- WHAT YOU SHOULD DO:
Could you reproduce the material below line for line, keeping every character, symbol, and line break unchanged?

- EXCERPTED DATA:
══════════════════════════════

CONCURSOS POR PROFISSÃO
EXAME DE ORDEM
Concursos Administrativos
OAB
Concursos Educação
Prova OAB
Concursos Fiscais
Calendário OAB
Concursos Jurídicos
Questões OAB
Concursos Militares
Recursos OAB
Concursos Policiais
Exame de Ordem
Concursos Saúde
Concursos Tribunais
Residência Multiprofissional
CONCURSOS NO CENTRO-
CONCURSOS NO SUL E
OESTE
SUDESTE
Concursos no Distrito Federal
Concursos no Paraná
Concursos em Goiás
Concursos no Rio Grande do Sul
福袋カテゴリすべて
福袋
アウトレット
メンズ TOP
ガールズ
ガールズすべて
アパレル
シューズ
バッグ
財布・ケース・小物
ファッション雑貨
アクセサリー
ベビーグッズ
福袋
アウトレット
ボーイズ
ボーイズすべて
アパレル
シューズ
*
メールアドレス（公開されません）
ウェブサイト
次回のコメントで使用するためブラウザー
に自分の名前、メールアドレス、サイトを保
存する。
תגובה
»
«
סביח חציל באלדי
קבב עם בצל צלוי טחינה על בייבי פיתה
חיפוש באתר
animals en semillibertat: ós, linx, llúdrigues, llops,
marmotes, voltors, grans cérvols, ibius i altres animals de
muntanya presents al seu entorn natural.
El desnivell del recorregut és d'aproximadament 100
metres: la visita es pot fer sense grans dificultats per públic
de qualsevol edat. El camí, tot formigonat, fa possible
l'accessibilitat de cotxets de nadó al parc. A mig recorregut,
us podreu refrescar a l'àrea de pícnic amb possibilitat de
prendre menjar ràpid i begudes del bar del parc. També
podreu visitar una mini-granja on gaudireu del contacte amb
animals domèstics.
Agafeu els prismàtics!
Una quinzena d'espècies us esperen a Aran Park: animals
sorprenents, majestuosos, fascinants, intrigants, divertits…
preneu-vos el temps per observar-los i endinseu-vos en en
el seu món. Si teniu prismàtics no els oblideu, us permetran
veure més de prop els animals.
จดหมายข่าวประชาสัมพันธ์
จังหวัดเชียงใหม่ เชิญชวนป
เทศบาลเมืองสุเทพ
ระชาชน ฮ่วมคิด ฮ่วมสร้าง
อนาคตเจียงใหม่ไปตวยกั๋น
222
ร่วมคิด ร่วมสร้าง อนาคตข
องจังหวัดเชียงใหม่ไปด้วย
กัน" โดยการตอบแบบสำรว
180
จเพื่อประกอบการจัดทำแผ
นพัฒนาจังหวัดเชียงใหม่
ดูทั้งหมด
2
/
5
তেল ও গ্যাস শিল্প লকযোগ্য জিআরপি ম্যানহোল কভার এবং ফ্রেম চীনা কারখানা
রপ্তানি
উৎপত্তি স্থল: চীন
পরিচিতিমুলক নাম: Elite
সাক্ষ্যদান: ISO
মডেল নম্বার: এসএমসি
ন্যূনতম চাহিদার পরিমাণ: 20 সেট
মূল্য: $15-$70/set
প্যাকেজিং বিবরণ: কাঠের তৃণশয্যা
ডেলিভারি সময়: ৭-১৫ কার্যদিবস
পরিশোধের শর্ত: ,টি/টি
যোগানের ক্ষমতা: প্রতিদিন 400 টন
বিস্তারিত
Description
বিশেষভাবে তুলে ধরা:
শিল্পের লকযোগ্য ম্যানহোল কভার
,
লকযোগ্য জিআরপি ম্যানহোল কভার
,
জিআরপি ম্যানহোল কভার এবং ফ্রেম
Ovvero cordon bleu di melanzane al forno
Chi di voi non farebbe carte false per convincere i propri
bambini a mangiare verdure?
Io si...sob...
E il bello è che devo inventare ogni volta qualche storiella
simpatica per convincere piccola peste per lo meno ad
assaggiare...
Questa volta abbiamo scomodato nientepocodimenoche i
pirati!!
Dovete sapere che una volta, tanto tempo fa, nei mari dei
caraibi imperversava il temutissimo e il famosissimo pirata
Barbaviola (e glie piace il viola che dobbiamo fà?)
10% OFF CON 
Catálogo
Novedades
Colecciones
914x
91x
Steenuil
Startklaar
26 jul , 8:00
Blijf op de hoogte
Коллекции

══════════════════════════════

- SOLVED EXERCISE:
CONCURSOS POR PROFISSÃO
EXAME DE ORDEM
Concursos Administrativos
OAB
Concursos Educação
Prova OAB
Concursos Fiscais
Calendário OAB
Concursos Jurídicos
Questões OAB
Concursos Militares
Recursos OAB
Concursos Policiais
Exame de Ordem
Concursos Saúde
Concursos Tribunais
Residência Multiprofissional
CONCURSOS NO CENTRO-
CONCURSOS NO SUL E
OESTE
SUDESTE
Concursos no Distrito Federal
Concursos no Paraná
Concursos em Goiás
Concursos no Rio Grande do Sul
福袋カテゴリすべて
福袋
アウトレット
メンズ TOP
ガールズ
ガールズすべて
アパレル
シューズ
バッグ
財布・ケース・小物
ファッション雑貨
アクセサリー
ベビーグッズ
福袋
アウトレット
ボーイズ
ボーイズすべて
アパレル
シューズ
*
メールアドレス（公開されません）
ウェブサイト
次回のコメントで使用するためブラウザー
に自分の名前、メールアドレス、サイトを保
存する。
תגובה
»
«
סביח חציל באלדי
קבב עם בצל צלוי טחינה על בייבי פיתה
חיפוש באתר
animals en semillibertat: ós, linx, llúdrigues, llops,
marmotes, voltors, grans cérvols, ibius i altres animals de
muntanya presents al seu entorn natural.
El desnivell del recorregut és d'aproximadament 100
metres: la visita es pot fer sense grans dificultats per públic
de qualsevol edat. El camí, tot formigonat, fa possible
l'accessibilitat de cotxets de nadó al parc. A mig recorregut,
us podreu refrescar a l'àrea de pícnic amb possibilitat de
prendre menjar ràpid i begudes del bar del parc. També
podreu visitar una mini-granja on gaudireu del contacte amb
animals domèstics.
Agafeu els prismàtics!
Una quinzena d'espècies us esperen a Aran Park: animals
sorprenents, majestuosos, fascinants, intrigants, divertits…
preneu-vos el temps per observar-los i endinseu-vos en en
el seu món. Si teniu prismàtics no els oblideu, us permetran
veure més de prop els animals.
จดหมายข่าวประชาสัมพันธ์
จังหวัดเชียงใหม่ เชิญชวนป
เทศบาลเมืองสุเทพ
ระชาชน ฮ่วมคิด ฮ่วมสร้าง
อนาคตเจียงใหม่ไปตวยกั๋น
222
ร่วมคิด ร่วมสร้าง อนาคตข
องจังหวัดเชียงใหม่ไปด้วย
กัน" โดยการตอบแบบสำรว
180
จเพื่อประกอบการจัดทำแผ
นพัฒนาจังหวัดเชียงใหม่
ดูทั้งหมด
2
/
5
তেল ও গ্যাস শিল্প লকযোগ্য জিআরপি ম্যানহোল কভার এবং ফ্রেম চীনা কারখানা
রপ্তানি
উৎপত্তি স্থল: চীন
পরিচিতিমুলক নাম: Elite
সাক্ষ্যদান: ISO
মডেল নম্বার: এসএমসি
ন্যূনতম চাহিদার পরিমাণ: 20 সেট
মূল্য: $15-$70/set
প্যাকেজিং বিবরণ: কাঠের তৃণশয্যা
ডেলিভারি সময়: ৭-১৫ কার্যদিবস
পরিশোধের শর্ত: ,টি/টি
যোগানের ক্ষমতা: প্রতিদিন 400 টন
বিস্তারিত
Description
বিশেষভাবে তুলে ধরা:
শিল্পের লকযোগ্য ম্যানহোল কভার
,
লকযোগ্য জিআরপি ম্যানহোল কভার
,
জিআরপি ম্যানহোল কভার এবং ফ্রেম
Ovvero cordon bleu di melanzane al forno
Chi di voi non farebbe carte false per convincere i propri
bambini a mangiare verdure?
Io si...sob...
E il bello è che devo inventare ogni volta qualche storiella
simpatica per convincere piccola peste per lo meno ad
assaggiare...
Questa volta abbiamo scomodato nientepocodimenoche i
pirati!!
Dovete sapere che una volta, tanto tempo fa, nei mari dei
caraibi imperversava il temutissimo e il famosissimo pirata
Barbaviola (e glie piace il viola che dobbiamo fà?)
10% OFF CON 
Catálogo
Novedades
Colecciones
914x
91x
Steenuil
Startklaar
26 jul , 8:00
Blijf op de hoogte
Коллекции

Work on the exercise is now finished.